Improvement of IAC cassava semolina in gari (Manihot esculenta crantz): influence of the SIS semolina machine on the physico-chemical and sensory qualities of gari
Résumé
Gari is a traditional food that is highly valued and suitable for the nutrition of populations in sub-Saharan Africa and around the world. In order to improve production, 1500 grams of pre-processed cassava paste was semolinaed using a local SIS semolina machine operating in continuous mode.

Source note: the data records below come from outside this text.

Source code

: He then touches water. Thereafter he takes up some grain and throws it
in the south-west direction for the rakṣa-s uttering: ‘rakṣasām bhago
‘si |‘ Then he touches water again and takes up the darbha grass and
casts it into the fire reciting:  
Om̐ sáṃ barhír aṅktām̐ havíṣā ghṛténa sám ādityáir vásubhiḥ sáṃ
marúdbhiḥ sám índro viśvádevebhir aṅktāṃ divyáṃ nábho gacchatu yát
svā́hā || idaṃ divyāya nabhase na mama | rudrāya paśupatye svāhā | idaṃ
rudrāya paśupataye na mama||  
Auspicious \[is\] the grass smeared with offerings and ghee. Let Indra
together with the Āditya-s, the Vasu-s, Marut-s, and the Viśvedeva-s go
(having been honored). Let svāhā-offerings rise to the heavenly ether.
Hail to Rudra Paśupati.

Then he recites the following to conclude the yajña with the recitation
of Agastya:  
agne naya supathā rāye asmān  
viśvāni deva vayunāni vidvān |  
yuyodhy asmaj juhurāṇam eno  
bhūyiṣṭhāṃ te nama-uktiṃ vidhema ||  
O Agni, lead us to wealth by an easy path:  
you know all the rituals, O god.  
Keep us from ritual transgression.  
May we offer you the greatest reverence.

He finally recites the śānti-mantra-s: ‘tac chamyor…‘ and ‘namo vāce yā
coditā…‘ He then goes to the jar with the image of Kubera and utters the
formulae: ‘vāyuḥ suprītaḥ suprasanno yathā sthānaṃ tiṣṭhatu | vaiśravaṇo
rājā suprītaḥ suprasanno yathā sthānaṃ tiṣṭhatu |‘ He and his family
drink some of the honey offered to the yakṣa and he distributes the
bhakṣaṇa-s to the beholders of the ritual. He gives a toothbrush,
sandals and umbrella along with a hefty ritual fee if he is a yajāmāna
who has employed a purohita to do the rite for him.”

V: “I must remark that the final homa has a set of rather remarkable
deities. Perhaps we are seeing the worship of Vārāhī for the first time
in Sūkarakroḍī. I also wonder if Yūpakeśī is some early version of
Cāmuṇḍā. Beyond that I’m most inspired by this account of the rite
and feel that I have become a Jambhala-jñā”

To achieve this, a diagnosis of the local production process was carried out using brainstorming and Failure Modes and Effects Analysis (FMEA) methods to identify residual non-conformities. In addition, the mass conservation equation was derived to determine the predictability of paste cake formation during grinding, in addition to the compressive forces applied during the paste dewatering. These determined factors are crucial for improved mechanical garification. Samples of pastes and semolina were subjected to physico-chemical and organoleptic analyses. The results indicated a significant hygienic risk, and the need to improve the determined mechanical parameters of the semolina, in particular the residual ferment content (optimal at 12% incorporation), the residual and ideal moisture content (optimal at 40-45% on a dry matter basis), and an optimal milling angle ranging from 35.1° to 37.5°. In conclusion, the optimum final moisture content for improved garification is (45.0 ± 0.2)% moisture content (dry matter). Sensory evaluations showed that the prepared gari semolina had favourable organoleptic characteristics compared to the control gari. Sensory attributes such as shape, size, and grain homogeneity were well accepted. This optimization of semolina parameters is significant as it minimizes human effort and improves the hygienic and market quality of semolina. The automation of semolina production in the garification process has the advantage of increasing economic performance and customer satisfaction within the gari industry.
Keywords: Cassava ; Gari ; Mechanical semolina ; Organoleptic characteristics ; Innovation.